The Prime Minister will talk about an “infrastructure revolution”: building infrastructure, building jobs and building healthcare through a bold programme of national renewal, uniting and levelling up the UK.

Mr Johnson said:

Too many parts of this country have felt left behind, neglected, unloved, as though someone had taken a strategic decision that their fate did not matter as much as the metropolis.

And so I want you to know that this government not only has a vision to change this country for the better, we have a mission to unite and level up – the mission on which we were elected last year.

The Number 10 release around the speech really focussed on the change of building planning permissions, but an earlier release highlights: The Spring Budget 2020 set out an ambitious plan to invest in our future prosperity. Today’s announcement redoubles government’s efforts to get on with this now, in support of economic recovery and jobs right across the country.

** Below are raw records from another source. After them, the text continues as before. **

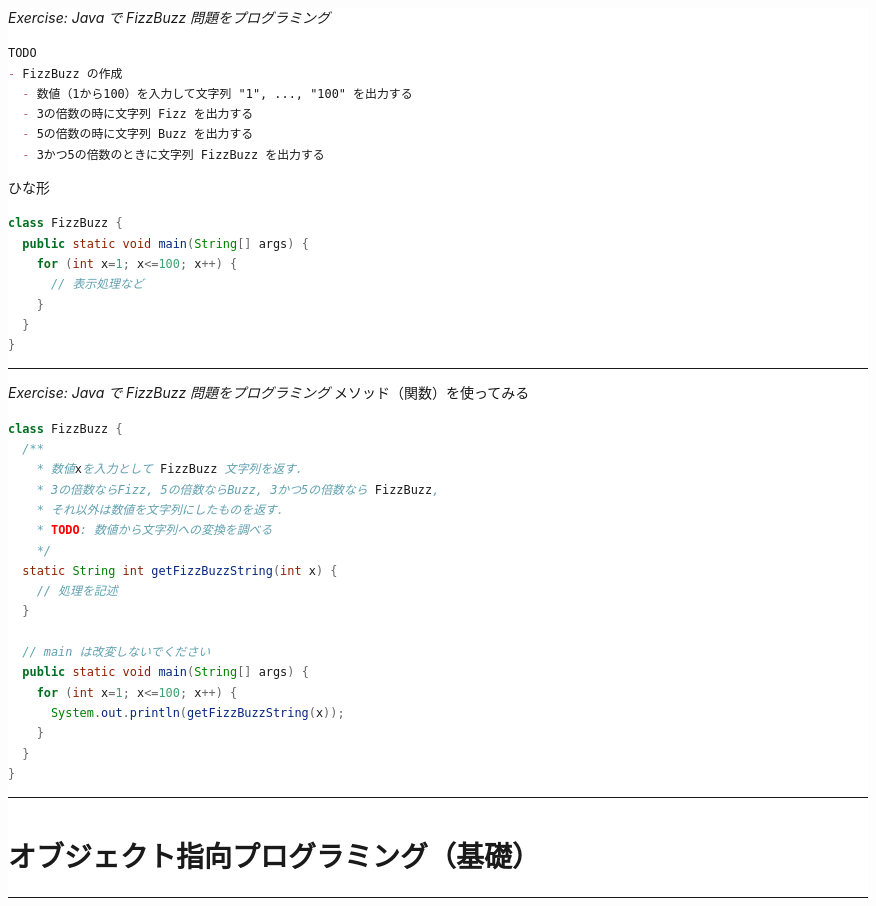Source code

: *Exercise: Java で FizzBuzz 問題をプログラミング*

```markdown
TODO
- FizzBuzz の作成
  - 数値（1から100）を入力して文字列 "1", ..., "100" を出力する
  - 3の倍数の時に文字列 Fizz を出力する
  - 5の倍数の時に文字列 Buzz を出力する
  - 3かつ5の倍数のときに文字列 FizzBuzz を出力する
```

ひな形

```java
class FizzBuzz {
  public static void main(String[] args) {
    for (int x=1; x<=100; x++) {
      // 表示処理など
    }
  }
}
```

---

*Exercise: Java で FizzBuzz 問題をプログラミング*
メソッド（関数）を使ってみる

```java
class FizzBuzz {
  /**
    * 数値xを入力として FizzBuzz 文字列を返す．
    * 3の倍数ならFizz, 5の倍数ならBuzz, 3かつ5の倍数なら FizzBuzz, 
    * それ以外は数値を文字列にしたものを返す．
    * TODO: 数値から文字列への変換を調べる
    */
  static String int getFizzBuzzString(int x) {
    // 処理を記述
  }

  // main は改変しないでください
  public static void main(String[] args) {
    for (int x=1; x<=100; x++) {
      System.out.println(getFizzBuzzString(x));
    }
  }
}
```

---

# オブジェクト指向プログラミング（基礎）

---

To support the ambition to ‘build build build’, in the Autumn the government will also publish a National Infrastructure Strategy which will set a clear direction on core economic infrastructure, including energy networks, road and rail, flood defences and waste.

The Government also intends to bring forward funding to accelerate infrastructure projects in Scotland, Wales, and Northern Ireland – they will work with the devolved administrations to identify where they can get spades in the ground, build our communities, and create jobs faster for citizens across the United Kingdom. They will carry out a review to look at how best to improve road, rail, air and sea links between our four nations to create a more connected kingdom.

To protect the UK’s natural infrastructure, the Prime Minister has recommitted to reforest Britain by planting over 75,000 acres of trees every year by 2025. He is also set to pledge £40m to boost local conservation projects and create 3000 jobs, including new Conservation Rangers, and safeguard a further 2000 – training young people and others in the community to protect their local environments. This will go a long way to safeguard the UK’s natural carbon stores and wildlife habitats – our meadows, rivers, and local green spaces – which are central to capturing and removing CO2 from the atmosphere, protecting precious biodiversity, and connecting people with nature.

Recognising the crisis has driven job josses across the country, and many people are worried about their jobs and incomes, the Prime Minister highlighted an action to support jobs and skills in his speech. This government is committed to building an economy that works for working people across the country. While in the long-term the government must set a path to balance the books, the Prime Minister is clear that we will not do so at the expense of investing now in the productive potential of the economy, or at the expense of the resilience of the UK’s public services.

The Prime Minister finished by saying:

If we deliver this plan together, then we will together build our way back to health.

We will not just bounce back, we will bounce forward – stronger and better and more united than ever before.